WORK REQUEST
Give back the lines below verbatim, omitting all pictures.

Page segmentation data:
= Beginning of Section =

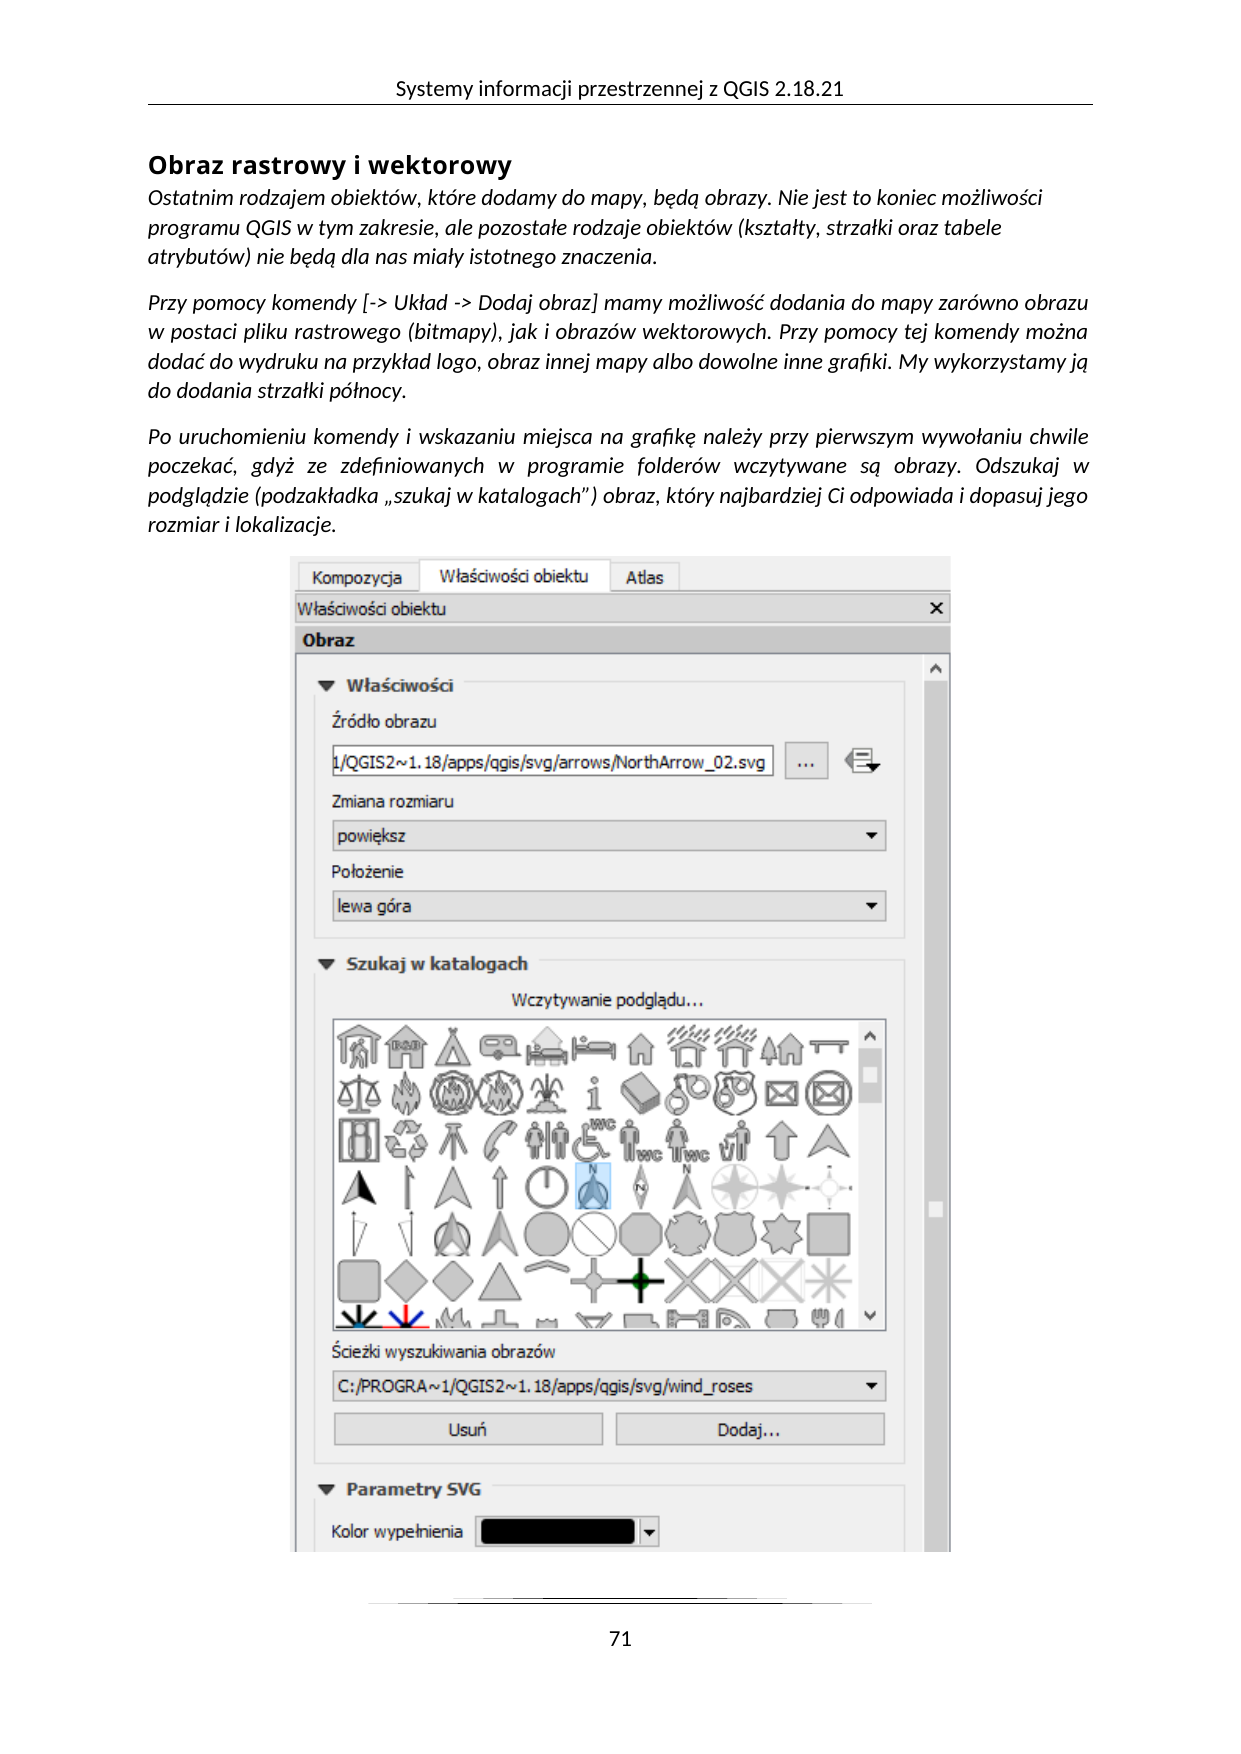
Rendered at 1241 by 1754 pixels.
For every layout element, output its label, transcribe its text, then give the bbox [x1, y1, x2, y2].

text Po uruchomieniu komendy i wskazaniu miejsca na grafikę należy przy pierwszym wywołaniu chwile poczekać, gdyż ze zdefiniowanych w programie folderów wczytywane są obrazy. Odszukaj w podglądzie (podzakładka „szukaj w katalogach”) obraz, który najbardziej Ci odpowiada i dopasuj jego rozmiar i lokalizacje. [148, 422, 1093, 538]
text Ostatnim rodzajem obiektów, które dodamy do mapy, będą obrazy. Nie jest to koniec możliwości programu QGIS w tym zakresie, ale pozostałe rodzaje obiektów (kształty, strzałki oraz tabele atrybutów) nie będą dla nas miały istotnego znaczenia. [148, 183, 1093, 270]
picture [289, 556, 951, 1552]
text Przy pomocy komendy [-> Układ -> Dodaj obraz] mamy możliwość dodania do mapy zarówno obrazu w postaci pliku rastrowego (bitmapy), jak i obrazów wektorowych. Przy pomocy tej komendy można dodać do wydruku na przykład logo, obraz innej mapy albo dowolne inne grafiki. My wykorzystamy ją do dodania strzałki północy. [148, 288, 1093, 404]
subtitle Obraz rastrowy i wektorowy [148, 148, 1093, 182]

= End of Section =

TASK RESPONSE
Rendered at 1241 by 1754 pixels.
For every layout element, output its label, transcribe its text, then give the bbox [x1, y1, x2, y2].

text Po uruchomieniu komendy i wskazaniu miejsca na grafikę należy przy pierwszym wywołaniu chwile poczekać, gdyż ze zdefiniowanych w programie folderów wczytywane są obrazy. Odszukaj w podglądzie (podzakładka „szukaj w katalogach”) obraz, który najbardziej Ci odpowiada i dopasuj jego rozmiar i lokalizacje. [148, 422, 1093, 538]
text Ostatnim rodzajem obiektów, które dodamy do mapy, będą obrazy. Nie jest to koniec możliwości programu QGIS w tym zakresie, ale pozostałe rodzaje obiektów (kształty, strzałki oraz tabele atrybutów) nie będą dla nas miały istotnego znaczenia. [148, 183, 1093, 270]
picture [289, 556, 951, 1552]
text Przy pomocy komendy [-> Układ -> Dodaj obraz] mamy możliwość dodania do mapy zarówno obrazu w postaci pliku rastrowego (bitmapy), jak i obrazów wektorowych. Przy pomocy tej komendy można dodać do wydruku na przykład logo, obraz innej mapy albo dowolne inne grafiki. My wykorzystamy ją do dodania strzałki północy. [148, 288, 1093, 404]
subtitle Obraz rastrowy i wektorowy [148, 148, 1093, 182]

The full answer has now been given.